Exercise directions » Search the entries below for "another". Report each line where it occurs.
*** Opening Information provided ***
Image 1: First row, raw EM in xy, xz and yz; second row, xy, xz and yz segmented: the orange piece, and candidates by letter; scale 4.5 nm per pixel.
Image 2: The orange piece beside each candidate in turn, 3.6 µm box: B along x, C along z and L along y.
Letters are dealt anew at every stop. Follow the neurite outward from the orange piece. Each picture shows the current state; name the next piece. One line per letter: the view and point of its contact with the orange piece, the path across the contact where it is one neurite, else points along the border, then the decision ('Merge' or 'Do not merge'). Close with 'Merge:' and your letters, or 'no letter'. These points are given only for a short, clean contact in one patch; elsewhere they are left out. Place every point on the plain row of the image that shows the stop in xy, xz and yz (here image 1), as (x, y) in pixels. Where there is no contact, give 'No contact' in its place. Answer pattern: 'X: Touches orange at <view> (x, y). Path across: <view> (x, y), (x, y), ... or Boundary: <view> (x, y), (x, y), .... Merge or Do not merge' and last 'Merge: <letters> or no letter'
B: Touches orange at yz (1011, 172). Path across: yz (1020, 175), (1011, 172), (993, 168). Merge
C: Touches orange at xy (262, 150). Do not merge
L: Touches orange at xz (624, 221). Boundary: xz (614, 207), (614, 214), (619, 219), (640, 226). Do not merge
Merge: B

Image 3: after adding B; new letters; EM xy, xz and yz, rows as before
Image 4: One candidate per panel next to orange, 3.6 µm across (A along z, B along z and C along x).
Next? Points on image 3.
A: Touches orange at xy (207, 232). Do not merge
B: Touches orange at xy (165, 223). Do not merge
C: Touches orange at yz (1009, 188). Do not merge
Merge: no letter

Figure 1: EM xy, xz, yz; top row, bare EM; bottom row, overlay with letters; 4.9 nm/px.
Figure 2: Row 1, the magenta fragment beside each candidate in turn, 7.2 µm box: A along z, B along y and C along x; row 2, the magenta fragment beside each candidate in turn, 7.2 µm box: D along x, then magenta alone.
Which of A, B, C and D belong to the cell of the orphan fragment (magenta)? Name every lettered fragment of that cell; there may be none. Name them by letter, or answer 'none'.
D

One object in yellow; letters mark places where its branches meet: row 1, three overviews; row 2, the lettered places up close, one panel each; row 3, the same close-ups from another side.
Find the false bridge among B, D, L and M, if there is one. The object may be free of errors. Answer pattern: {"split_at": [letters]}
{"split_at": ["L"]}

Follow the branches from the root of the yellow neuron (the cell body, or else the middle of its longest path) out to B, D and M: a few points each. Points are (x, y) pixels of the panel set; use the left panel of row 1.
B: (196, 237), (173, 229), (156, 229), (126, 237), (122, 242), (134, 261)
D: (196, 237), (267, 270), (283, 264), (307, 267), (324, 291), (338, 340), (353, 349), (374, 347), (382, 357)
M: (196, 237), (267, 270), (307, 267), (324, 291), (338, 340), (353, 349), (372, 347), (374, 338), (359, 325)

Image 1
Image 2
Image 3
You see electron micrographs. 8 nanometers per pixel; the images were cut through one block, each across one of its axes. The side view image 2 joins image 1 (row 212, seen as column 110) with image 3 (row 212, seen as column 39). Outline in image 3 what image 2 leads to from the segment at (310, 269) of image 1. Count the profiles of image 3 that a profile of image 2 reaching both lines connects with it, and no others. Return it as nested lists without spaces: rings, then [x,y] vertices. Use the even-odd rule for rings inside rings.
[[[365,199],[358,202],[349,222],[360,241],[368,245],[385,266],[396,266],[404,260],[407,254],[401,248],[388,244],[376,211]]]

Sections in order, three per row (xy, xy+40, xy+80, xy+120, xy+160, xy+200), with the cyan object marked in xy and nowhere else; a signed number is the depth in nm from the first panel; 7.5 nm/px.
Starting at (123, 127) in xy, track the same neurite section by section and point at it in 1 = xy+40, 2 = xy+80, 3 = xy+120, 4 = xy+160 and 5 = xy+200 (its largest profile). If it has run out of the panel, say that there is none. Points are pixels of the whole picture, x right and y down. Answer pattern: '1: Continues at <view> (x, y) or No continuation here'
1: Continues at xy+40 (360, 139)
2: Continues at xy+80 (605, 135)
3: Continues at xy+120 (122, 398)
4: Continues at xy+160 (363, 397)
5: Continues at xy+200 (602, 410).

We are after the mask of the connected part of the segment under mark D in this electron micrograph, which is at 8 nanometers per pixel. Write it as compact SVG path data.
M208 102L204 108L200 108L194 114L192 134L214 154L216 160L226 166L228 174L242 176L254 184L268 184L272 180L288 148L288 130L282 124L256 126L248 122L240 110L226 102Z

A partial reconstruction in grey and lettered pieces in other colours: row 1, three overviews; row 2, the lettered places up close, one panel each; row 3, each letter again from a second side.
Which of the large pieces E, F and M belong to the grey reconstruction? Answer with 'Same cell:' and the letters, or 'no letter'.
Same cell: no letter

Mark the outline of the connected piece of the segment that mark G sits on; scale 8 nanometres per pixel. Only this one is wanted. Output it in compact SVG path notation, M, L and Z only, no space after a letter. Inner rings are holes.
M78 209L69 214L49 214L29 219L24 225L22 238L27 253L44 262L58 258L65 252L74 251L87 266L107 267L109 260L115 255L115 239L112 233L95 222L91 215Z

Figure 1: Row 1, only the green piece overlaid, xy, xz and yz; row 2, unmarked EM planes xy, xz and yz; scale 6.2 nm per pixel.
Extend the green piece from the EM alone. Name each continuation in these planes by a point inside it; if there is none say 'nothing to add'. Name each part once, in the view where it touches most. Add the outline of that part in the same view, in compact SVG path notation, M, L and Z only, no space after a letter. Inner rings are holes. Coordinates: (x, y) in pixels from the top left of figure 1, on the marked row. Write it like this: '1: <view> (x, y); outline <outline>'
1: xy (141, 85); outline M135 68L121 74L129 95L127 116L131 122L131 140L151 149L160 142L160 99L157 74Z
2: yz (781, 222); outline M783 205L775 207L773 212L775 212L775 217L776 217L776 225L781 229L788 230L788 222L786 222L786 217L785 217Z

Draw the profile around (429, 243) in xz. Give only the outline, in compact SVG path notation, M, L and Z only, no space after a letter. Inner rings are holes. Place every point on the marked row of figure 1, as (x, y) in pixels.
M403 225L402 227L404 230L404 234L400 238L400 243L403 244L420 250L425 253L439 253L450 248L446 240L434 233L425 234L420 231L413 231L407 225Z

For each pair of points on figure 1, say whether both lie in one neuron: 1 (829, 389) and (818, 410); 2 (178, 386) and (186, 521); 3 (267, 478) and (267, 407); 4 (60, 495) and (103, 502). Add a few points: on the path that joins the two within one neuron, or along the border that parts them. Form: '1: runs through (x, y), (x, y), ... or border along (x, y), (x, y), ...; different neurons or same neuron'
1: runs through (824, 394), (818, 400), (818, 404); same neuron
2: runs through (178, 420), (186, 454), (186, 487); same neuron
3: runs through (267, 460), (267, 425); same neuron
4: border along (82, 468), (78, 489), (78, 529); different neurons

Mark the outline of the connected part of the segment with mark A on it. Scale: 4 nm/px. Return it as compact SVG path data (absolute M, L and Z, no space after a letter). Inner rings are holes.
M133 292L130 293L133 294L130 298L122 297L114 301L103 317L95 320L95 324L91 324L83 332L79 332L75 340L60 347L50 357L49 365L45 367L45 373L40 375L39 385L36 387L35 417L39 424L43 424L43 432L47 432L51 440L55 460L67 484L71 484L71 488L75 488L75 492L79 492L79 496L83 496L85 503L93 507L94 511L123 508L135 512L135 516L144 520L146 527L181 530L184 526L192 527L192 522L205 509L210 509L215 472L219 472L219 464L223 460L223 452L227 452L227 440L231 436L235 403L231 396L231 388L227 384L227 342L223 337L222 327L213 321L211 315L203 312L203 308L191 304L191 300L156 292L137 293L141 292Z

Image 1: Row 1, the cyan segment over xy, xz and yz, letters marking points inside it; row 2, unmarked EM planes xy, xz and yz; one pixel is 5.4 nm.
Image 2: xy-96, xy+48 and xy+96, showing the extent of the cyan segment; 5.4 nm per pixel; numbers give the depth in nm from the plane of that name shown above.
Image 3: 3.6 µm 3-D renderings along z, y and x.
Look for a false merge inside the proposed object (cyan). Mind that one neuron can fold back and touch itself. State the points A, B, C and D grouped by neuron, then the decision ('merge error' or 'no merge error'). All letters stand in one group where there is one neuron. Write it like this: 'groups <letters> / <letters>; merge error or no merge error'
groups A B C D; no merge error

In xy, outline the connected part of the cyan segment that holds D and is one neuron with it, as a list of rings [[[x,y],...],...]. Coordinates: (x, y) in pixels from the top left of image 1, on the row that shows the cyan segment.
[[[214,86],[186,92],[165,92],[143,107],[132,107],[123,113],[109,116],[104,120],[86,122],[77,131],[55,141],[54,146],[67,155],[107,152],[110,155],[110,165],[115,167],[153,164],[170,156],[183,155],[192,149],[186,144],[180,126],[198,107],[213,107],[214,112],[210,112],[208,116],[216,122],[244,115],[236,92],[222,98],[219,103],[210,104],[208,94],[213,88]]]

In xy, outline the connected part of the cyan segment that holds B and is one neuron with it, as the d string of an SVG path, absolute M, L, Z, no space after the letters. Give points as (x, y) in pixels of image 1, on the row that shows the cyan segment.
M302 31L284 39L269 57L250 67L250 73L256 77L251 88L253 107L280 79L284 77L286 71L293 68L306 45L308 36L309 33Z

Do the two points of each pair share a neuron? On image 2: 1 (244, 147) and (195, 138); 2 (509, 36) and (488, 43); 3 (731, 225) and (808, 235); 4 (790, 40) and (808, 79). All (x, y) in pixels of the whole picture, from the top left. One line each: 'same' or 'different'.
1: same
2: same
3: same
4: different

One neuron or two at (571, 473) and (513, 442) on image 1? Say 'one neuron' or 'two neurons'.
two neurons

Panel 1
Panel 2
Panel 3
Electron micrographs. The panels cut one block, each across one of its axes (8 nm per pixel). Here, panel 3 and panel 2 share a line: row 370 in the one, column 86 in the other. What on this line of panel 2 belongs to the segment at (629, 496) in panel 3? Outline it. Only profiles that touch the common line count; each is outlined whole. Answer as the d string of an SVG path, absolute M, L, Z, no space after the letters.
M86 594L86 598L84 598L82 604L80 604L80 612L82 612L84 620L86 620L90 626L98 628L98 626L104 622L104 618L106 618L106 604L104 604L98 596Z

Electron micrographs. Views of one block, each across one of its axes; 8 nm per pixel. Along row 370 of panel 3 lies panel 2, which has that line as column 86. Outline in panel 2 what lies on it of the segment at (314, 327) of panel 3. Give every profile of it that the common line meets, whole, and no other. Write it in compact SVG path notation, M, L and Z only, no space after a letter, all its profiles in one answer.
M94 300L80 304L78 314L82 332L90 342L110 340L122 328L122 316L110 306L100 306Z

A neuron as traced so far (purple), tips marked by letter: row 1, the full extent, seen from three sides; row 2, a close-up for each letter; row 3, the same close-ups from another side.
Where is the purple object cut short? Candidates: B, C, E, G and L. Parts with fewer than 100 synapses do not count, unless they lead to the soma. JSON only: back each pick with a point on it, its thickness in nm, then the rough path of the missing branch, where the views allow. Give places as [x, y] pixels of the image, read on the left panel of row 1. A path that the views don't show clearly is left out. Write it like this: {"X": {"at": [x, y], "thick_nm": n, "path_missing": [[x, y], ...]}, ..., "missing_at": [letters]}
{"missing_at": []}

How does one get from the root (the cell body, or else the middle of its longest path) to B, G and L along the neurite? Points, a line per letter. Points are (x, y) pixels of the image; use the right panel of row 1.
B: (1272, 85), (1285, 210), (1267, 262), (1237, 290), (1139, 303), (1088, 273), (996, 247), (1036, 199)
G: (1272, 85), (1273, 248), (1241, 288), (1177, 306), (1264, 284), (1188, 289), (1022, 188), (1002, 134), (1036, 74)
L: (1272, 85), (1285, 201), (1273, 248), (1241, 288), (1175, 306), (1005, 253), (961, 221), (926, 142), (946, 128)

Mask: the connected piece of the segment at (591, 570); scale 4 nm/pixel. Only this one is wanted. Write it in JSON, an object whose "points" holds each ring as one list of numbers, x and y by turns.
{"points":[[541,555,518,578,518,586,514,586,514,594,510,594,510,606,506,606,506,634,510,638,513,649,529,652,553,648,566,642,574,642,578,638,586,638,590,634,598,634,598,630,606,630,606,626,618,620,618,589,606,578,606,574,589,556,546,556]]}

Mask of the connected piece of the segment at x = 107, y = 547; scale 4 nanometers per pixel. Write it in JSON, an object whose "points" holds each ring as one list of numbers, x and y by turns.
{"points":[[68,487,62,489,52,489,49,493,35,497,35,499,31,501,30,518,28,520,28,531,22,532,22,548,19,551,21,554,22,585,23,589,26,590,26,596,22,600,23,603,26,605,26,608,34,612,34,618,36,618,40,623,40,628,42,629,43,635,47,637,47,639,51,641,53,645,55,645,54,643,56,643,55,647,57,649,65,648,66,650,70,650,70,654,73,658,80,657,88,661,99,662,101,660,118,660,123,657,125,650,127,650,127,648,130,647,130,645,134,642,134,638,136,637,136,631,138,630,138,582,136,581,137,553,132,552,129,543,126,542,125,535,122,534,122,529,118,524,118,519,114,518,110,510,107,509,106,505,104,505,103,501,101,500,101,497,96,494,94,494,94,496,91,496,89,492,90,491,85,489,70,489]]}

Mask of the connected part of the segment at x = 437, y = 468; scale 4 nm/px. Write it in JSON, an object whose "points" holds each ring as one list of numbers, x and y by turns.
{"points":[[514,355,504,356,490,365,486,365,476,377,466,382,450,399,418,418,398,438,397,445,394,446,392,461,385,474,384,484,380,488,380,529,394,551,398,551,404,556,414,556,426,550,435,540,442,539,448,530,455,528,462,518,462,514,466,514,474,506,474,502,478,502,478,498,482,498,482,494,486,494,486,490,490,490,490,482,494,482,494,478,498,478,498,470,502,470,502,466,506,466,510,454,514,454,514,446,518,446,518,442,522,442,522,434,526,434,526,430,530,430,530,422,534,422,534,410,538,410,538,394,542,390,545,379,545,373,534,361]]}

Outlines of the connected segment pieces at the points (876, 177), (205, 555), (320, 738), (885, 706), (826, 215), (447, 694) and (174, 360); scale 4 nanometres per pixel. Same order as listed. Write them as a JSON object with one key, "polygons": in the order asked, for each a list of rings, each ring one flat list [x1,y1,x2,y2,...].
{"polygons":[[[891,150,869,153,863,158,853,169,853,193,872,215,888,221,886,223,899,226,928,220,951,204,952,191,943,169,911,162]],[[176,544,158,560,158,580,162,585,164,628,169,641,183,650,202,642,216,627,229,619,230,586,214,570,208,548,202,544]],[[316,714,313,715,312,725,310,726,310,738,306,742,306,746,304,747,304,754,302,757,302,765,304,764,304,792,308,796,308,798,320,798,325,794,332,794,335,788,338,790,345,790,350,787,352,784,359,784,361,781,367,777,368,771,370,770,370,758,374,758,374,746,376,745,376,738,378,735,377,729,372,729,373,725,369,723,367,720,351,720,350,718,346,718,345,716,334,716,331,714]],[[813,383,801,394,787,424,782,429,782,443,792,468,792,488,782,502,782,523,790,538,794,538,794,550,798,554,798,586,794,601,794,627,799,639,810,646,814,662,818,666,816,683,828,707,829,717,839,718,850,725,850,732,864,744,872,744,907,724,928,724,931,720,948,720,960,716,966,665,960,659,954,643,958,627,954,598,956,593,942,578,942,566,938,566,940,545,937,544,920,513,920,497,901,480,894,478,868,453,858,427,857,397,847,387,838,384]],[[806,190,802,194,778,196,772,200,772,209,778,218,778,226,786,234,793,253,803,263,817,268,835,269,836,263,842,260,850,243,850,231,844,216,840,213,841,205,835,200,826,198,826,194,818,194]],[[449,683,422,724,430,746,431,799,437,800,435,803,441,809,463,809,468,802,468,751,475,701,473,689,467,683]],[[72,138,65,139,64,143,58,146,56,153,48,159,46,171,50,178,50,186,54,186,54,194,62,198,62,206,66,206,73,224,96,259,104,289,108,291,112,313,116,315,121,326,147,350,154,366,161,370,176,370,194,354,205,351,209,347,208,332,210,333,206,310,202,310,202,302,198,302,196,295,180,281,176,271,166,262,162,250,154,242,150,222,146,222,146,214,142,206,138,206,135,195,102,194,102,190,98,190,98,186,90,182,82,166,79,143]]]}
*** Closing Information provided ***
Result for this task »
One object in yellow; letters mark places where its branches meet: row 1, three overviews; row 2, the lettered places up close, one panel each; row 3, the same close-ups from another side.
A neuron as traced so far (purple), tips marked by letter: row 1, the full extent, seen from three sides; row 2, a close-up for each letter; row 3, the same close-ups from another side.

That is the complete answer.